Extracted page text data:
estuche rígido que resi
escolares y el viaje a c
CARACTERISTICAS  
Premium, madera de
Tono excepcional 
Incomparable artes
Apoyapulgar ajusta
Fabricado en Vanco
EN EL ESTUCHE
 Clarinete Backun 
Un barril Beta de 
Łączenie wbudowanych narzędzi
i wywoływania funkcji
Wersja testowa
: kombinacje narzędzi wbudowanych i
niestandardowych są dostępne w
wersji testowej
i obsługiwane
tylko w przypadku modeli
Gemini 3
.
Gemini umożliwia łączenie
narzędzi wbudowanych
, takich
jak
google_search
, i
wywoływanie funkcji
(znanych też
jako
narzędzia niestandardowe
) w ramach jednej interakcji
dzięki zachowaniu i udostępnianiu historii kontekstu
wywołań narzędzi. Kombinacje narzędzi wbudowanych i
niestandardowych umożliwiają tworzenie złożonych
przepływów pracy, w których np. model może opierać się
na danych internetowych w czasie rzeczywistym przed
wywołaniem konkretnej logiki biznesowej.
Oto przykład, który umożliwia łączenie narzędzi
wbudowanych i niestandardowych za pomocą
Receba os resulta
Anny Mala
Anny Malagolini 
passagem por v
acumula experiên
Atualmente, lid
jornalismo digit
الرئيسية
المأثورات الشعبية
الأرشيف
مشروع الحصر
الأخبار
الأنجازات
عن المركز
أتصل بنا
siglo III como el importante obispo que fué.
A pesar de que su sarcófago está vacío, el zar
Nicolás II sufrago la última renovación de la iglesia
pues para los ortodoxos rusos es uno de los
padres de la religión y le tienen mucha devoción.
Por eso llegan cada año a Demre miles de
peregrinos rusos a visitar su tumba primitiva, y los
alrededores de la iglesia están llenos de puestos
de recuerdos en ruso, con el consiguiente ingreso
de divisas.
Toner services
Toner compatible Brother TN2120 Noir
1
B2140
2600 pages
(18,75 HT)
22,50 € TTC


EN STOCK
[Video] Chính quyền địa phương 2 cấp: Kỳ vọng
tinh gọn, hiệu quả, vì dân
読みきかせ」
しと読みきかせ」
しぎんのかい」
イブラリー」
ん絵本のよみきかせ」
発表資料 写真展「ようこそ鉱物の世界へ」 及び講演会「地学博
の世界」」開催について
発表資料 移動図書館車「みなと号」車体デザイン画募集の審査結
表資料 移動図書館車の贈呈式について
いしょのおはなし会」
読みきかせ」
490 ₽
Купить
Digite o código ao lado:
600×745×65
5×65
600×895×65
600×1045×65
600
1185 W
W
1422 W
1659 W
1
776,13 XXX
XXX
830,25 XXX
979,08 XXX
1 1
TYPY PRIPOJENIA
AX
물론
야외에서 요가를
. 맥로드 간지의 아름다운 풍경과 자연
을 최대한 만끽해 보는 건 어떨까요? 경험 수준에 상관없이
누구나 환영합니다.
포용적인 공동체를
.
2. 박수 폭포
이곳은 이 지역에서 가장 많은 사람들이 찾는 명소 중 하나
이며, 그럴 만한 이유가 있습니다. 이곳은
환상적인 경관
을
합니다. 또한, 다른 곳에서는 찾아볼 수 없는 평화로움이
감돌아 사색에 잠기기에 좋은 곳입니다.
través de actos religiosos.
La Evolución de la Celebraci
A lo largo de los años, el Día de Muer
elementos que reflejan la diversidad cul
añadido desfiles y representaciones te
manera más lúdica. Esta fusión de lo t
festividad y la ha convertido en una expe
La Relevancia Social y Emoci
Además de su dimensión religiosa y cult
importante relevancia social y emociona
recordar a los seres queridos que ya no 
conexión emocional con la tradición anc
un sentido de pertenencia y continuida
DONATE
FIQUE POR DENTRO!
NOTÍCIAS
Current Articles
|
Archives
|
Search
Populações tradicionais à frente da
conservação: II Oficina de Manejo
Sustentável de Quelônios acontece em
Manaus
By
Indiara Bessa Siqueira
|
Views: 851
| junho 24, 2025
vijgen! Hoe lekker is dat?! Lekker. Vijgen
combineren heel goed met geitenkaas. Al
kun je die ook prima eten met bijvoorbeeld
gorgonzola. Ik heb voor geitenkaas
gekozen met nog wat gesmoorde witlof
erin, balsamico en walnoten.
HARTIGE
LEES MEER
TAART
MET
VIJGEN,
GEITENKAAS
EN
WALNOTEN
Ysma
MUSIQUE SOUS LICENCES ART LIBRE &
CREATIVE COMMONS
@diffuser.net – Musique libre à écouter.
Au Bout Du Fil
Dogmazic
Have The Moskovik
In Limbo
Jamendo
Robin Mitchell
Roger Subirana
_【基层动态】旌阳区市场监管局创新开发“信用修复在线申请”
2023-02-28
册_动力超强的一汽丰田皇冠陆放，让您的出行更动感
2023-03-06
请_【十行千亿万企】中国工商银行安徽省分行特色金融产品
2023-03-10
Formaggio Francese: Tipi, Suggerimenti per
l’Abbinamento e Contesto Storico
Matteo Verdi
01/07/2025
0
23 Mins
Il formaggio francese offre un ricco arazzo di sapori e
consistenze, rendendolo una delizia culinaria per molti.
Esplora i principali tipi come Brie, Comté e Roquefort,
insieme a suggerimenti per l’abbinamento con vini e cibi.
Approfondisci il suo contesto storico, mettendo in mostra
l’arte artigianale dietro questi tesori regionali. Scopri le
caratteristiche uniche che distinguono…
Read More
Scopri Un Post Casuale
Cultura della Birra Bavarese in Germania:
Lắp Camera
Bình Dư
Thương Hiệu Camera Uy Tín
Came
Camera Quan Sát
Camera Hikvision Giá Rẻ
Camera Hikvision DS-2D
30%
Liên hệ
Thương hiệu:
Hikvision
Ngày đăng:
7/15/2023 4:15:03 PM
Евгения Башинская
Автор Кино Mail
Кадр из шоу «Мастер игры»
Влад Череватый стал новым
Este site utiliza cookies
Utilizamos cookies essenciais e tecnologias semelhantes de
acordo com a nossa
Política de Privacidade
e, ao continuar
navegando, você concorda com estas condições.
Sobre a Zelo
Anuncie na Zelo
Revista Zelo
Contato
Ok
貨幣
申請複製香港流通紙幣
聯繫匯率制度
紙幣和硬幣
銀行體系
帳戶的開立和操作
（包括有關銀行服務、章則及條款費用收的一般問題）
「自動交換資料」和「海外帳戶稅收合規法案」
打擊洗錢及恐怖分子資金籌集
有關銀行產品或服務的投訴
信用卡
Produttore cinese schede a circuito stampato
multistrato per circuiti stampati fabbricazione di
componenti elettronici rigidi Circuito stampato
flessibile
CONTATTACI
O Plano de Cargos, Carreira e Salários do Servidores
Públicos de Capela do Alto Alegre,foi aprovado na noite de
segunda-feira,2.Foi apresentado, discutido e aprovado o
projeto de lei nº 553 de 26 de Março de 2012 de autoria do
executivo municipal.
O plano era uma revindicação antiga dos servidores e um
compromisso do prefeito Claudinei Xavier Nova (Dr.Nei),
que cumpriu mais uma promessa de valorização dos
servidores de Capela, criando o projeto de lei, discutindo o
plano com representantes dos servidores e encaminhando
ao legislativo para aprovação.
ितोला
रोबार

## Task requirements
In the entries above, some lines hold the string "funkcji". Copy each of them.

## Answer below
i wywoływania funkcji
wywoływanie funkcji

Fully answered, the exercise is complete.